Such observations of society vulnerability suggest that intra-seasonal (or brief) variations can have a larger impact than a secular increase of temperature, depending on the magnitude of the event. This motivates the study of natural climate ‘fast’ variability for the last centuries, from data or simulations, and the relation between secular trends and such events. An assessment of past variability allows us to compare its features with the present variability and test whether the recent perturbation induced by greenhouse gases also has an impact on short lived phenomena.

The northern hemisphere temperature reconstruction of Mann et al. [25] shows those climatic episodes in a millennial perspective and emphasizes the warming of the 20th century as being exceptional. Luterbacher et al. [24] used a blend of historical and instrumental data to obtain a detailed monthly temperature reconstruction over Western Europe since the 15th century. Their study emphasizes the seasonal and regional differences of climatic changes and hence the necessity to multiply the sources of observations for reliable and sensible reconstructions.

▶ [REQUIRED TASK 1]:
Could you print, word for word, the part of the climate variability passage that opens with the words containing "The northern hemisphere" and closes with "and sensible reconstructions."?
▶ [REQUIRED TASK 2]:
Can you carry on the climate variability passage from the point where it stops?

▶ [ENTRIES PROVIDED]:

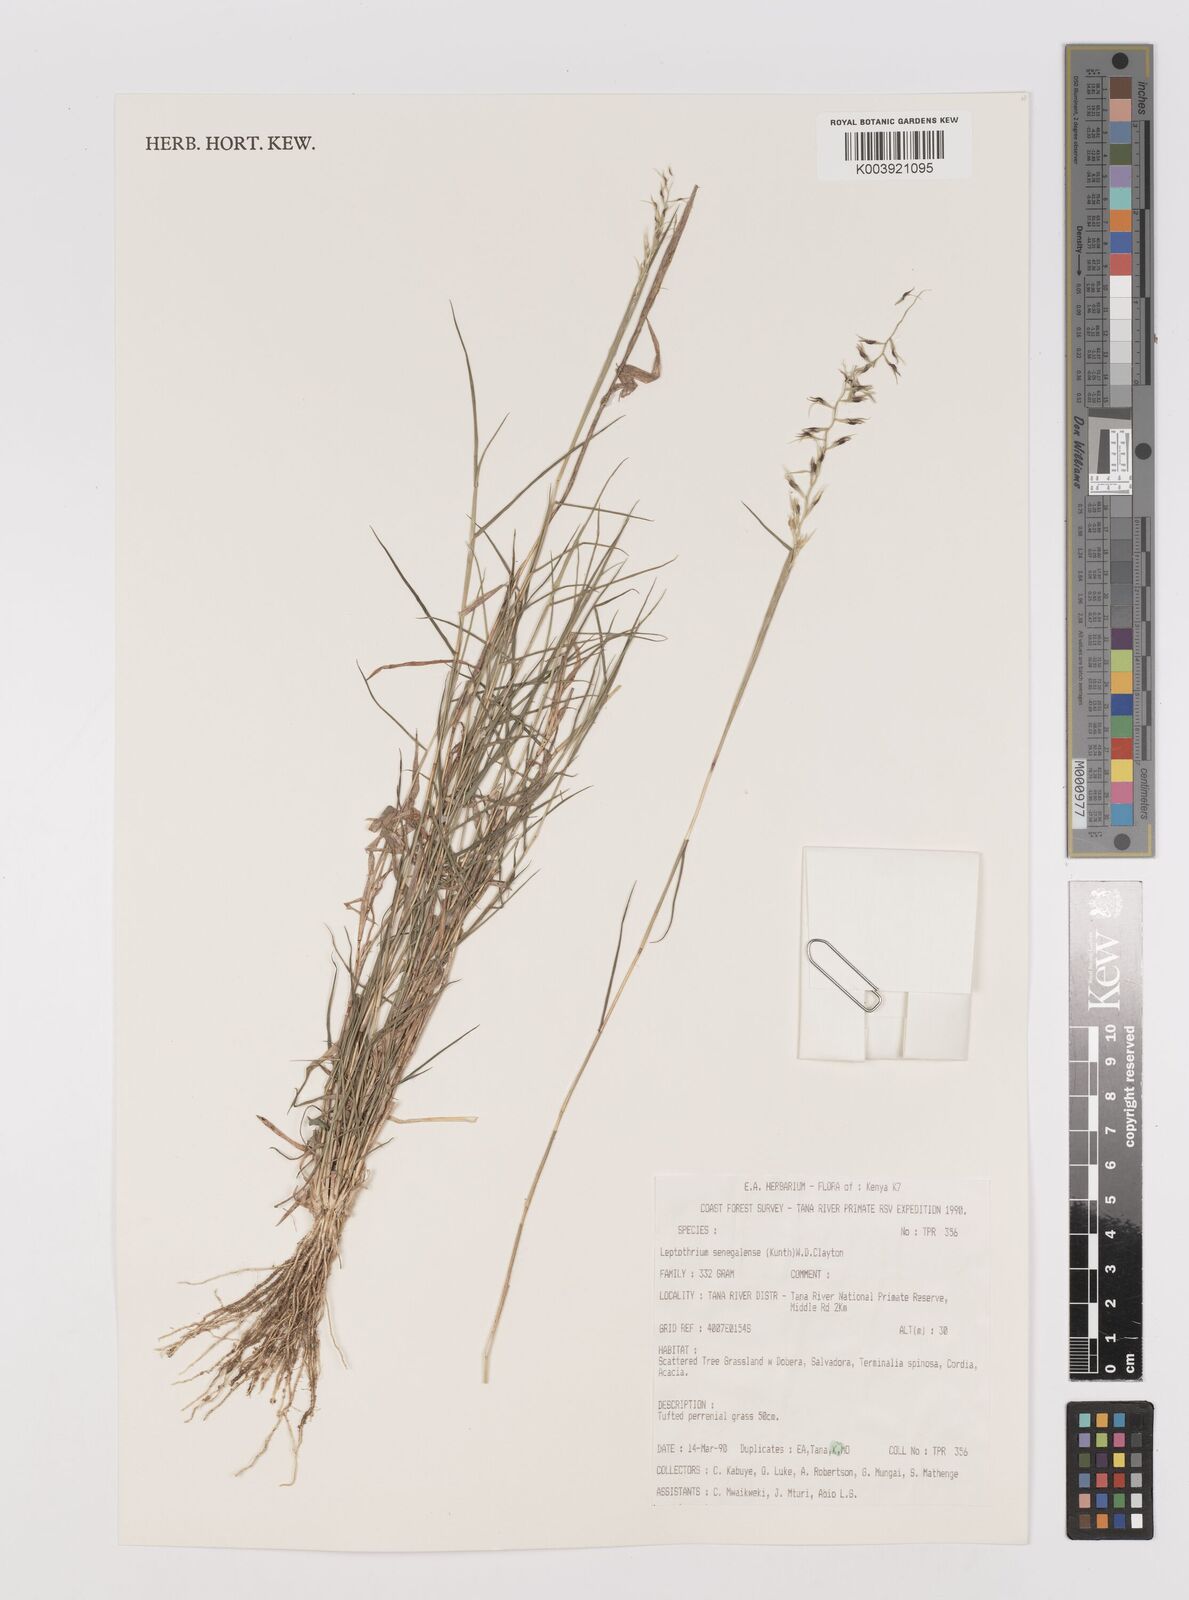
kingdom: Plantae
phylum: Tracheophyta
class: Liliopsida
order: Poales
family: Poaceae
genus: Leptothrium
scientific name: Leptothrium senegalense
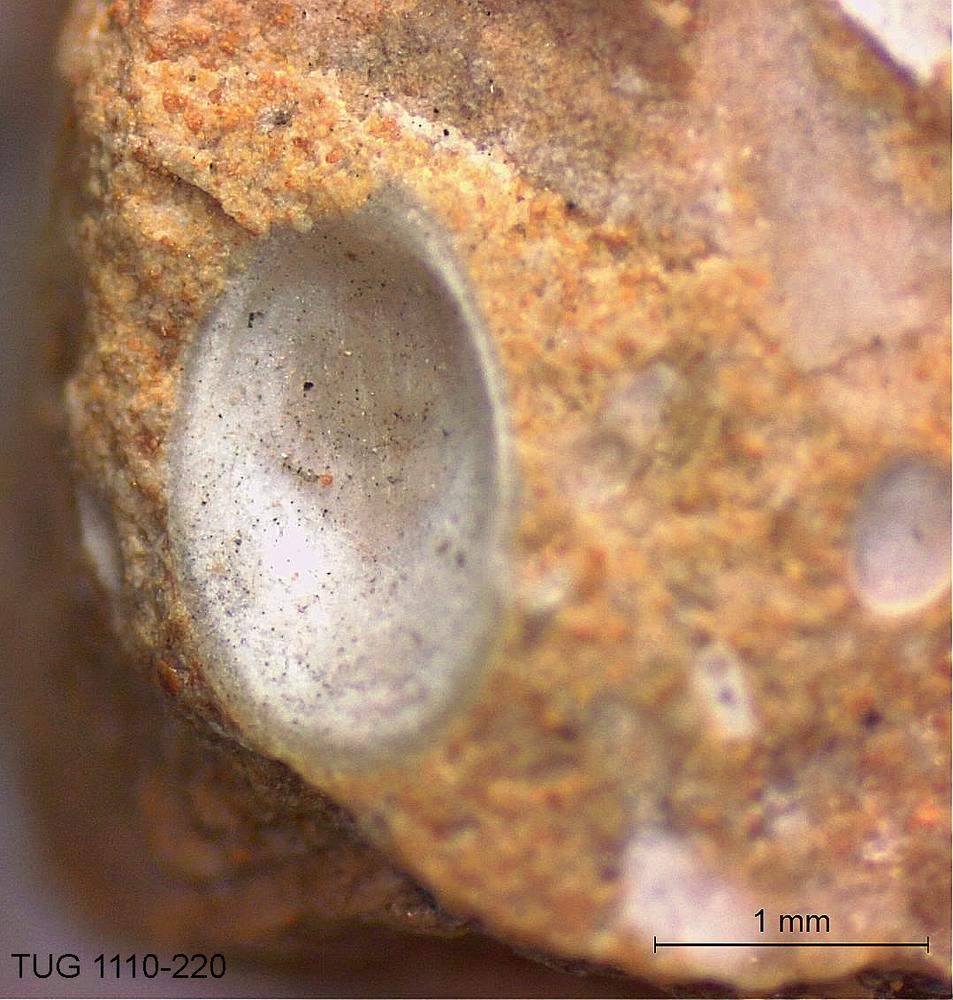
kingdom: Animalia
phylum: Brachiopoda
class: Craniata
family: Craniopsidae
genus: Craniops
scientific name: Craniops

▶ [EXERCISE RESPONSE 1]:
The northern hemisphere temperature reconstruction of Mann et al. [25] shows those climatic episodes in a millennial perspective and emphasizes the warming of the 20th century as being exceptional. Luterbacher et al. [24] used a blend of historical and instrumental data to obtain a detailed monthly temperature reconstruction over Western Europe since the 15th century. Their study emphasizes the seasonal and regional differences of climatic changes and hence the necessity to multiply the sources of observations for reliable and sensible reconstructions.

▶ [EXERCISE RESPONSE 2]:
Temperature and pressure variations have been measured since the mid-17th century, when the thermometer and the barometer were invented. Although sparse in space and with rather primitive instruments, the measurements were performed by the top scientists of those times (including Gallileo, Cassini, Maraldi...). Most systematic measurements were local and came from personal initiatives (like Morin). The first operational meteorological network was developed by Le Verrier (astronomer at the Paris Observatory and counsellor of Napoleon III) in 1875 and covered an area extending form Western Europe to Turkey. This network gathered daily pressure and temperature readings from telegraphic communications. But it was rapidly superseded by the development of the Meteorological Office in England.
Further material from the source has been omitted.